Everyone in Nigeria knows that the economy is tough right now. The cost of living has skyrocketed and millions of people can barely afford to eat well, much less save or invest. Hence, the question of whether Nigerian investors can afford to buy into these public offers by banks. Well, surprisingly, the answer is yes, they can. At least, that’s according to Ugochukwu O.C, the Founder and Chief Analyst of Nairametrics. He explains:

“Money supply in the economy is above N90 trillion. Regardless of how difficult things are, there’s still a lot of money out there. So, people can always buy. And when it comes to equity investments, there are no minimum limits per se. So, you can invest N10, 000, N20, 000, N80, 000, N100, 000, or N1 million. It’s important to point out that many of those who are able to buy these shares are also mostly lower-upper middle-class Nigerians. They can afford it.

“Let’s remember that this is a naira investment. N1 million now is less than $1, 000. Ten years ago when we had this same kind of exercise, $1, 000 was just slightly under N200,000. So, you see that N1 million is not that much for a lot of people to afford. The economy is hard, yes. Regardless, we think that people can still afford to invest. We expect the banks to raise over N4 trillion through this exercise over the next two years from the over N90 trillion in money supply in the economy. They should be able to mop up that much.”

He further reiterated Olumide’s earlier point about the CBN’s effort to prop up the naira using this recapitalization exercise. According to him, there is so much cash (naira) in the economy chasing a few dollars. So, the apex bank is trying to mop up the cash so that the banks can re-direct said cash into the wider, more productive economy.

But are Nigerian banks’ fundamentals appealing enough?

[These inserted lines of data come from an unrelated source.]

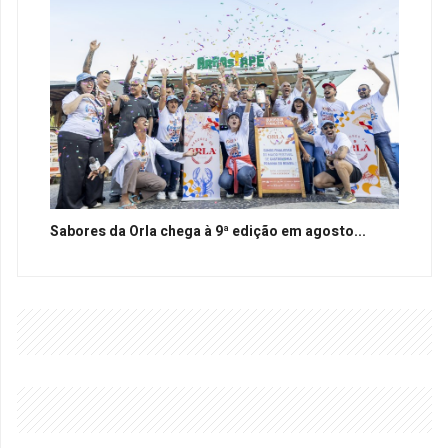
Sabores da Orla chega à 9ª edição em agosto...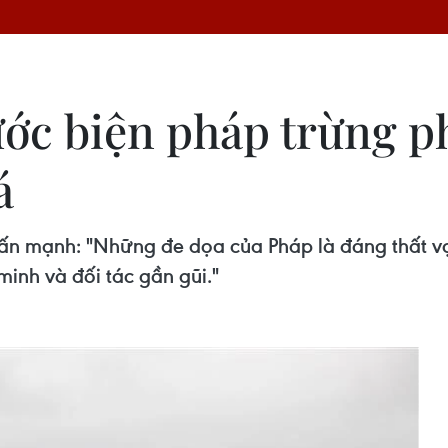
ớc biện pháp trừng ph
á
n mạnh: "Những đe dọa của Pháp là đáng thất vọ
inh và đối tác gần gũi."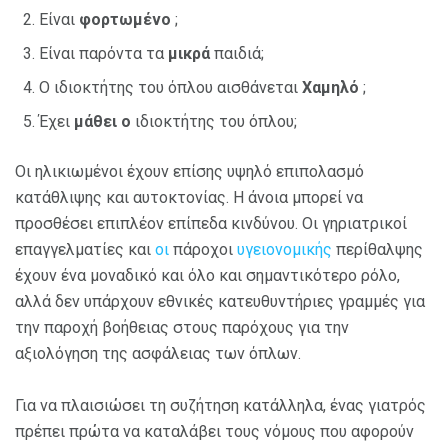
Είναι
φορτωμένο
;
Είναι παρόντα τα
μικρά
παιδιά;
Ο ιδιοκτήτης του όπλου αισθάνεται
Χαμηλό
;
Έχει
μάθει ο
ιδιοκτήτης του όπλου;
Οι ηλικιωμένοι έχουν επίσης υψηλό επιπολασμό
κατάθλιψης και αυτοκτονίας. Η άνοια μπορεί να
προσθέσει επιπλέον επίπεδα κινδύνου. Οι γηριατρικοί
επαγγελματίες και
οι
πάροχοι
υγειονομικής
περίθαλψης
έχουν ένα μοναδικό και όλο και σημαντικότερο ρόλο,
αλλά δεν υπάρχουν εθνικές κατευθυντήριες γραμμές για
την παροχή βοήθειας στους παρόχους για την
αξιολόγηση της ασφάλειας των όπλων.
Για να πλαισιώσει τη συζήτηση κατάλληλα, ένας γιατρός
πρέπει πρώτα να καταλάβει τους νόμους που αφορούν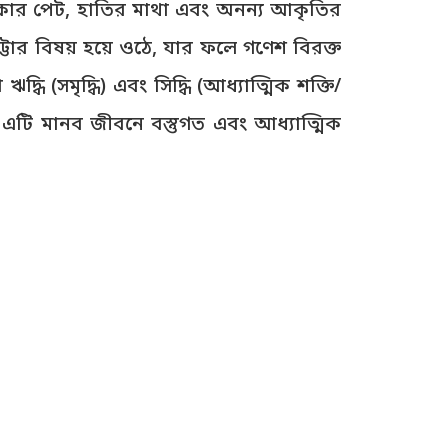
লাকার পেট, হাতির মাথা এবং অনন্য আকৃতির
ঠাট্টার বিষয় হয়ে ওঠে, যার ফলে গণেশ বিরক্ত
 ঋদ্ধি (সমৃদ্ধি) এবং সিদ্ধি (আধ্যাত্মিক শক্তি/
; এটি মানব জীবনে বস্তুগত এবং আধ্যাত্মিক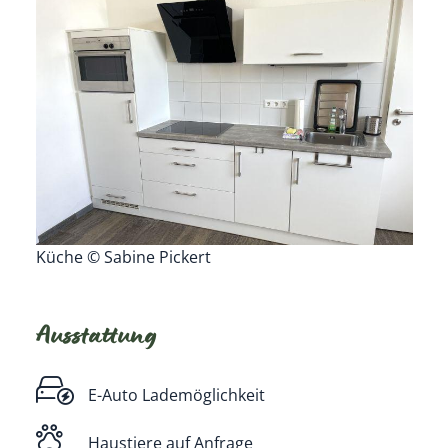
Küche © Sabine Pickert
Ausstattung
E-Auto Lademöglichkeit
Haustiere auf Anfrage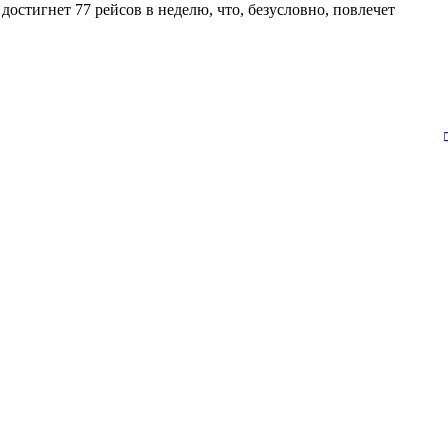
стигнет 77 рейсов в неделю, что, безусловно, повлечет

It’s one thing for banks to launch public offers and another thing for investors to actually be interested in buying into them. As of half-year 2024, no Nigerian bank was among the top ten best-performing Nigerian stocks. What does this say about the banks’ appeal? We posed this question to Ugo and this was his answer:

“Bank fundamentals are strong, quite better than they were some years ago when they went through this same exercise. Banks have been declaring good profits. Their margins are okay. Their returns on average equity are strong. In terms of their liquidity ratio, capital adequacy ratio, and all the ratios that are regulatory-required, they are all looking strong. So, yeah, the fundamentals are good, even though I don’t think a lot of the people buying the shares even bother to examine fundamentals. A lot of them are not that savvy, really. But they do know a strong bank when they see one. They are also buying because they see opportunities/potential for capital gains and dividend-earning.”

In the meantime, the public offers, right issues, and public placements are still up for grabs. According to those with knowledge, investors are buying into them. More than 20 Nigerian banks need to raise money through these exercises by April 2026. The ones who cannot raise enough money to meet the new minimum capital requirements will either have to sell their assets, merge with other banks like Providus and Unity banks are in the process of doing, or downgrade their license grades. It’s interesting to see what the outcome of the exercise would be.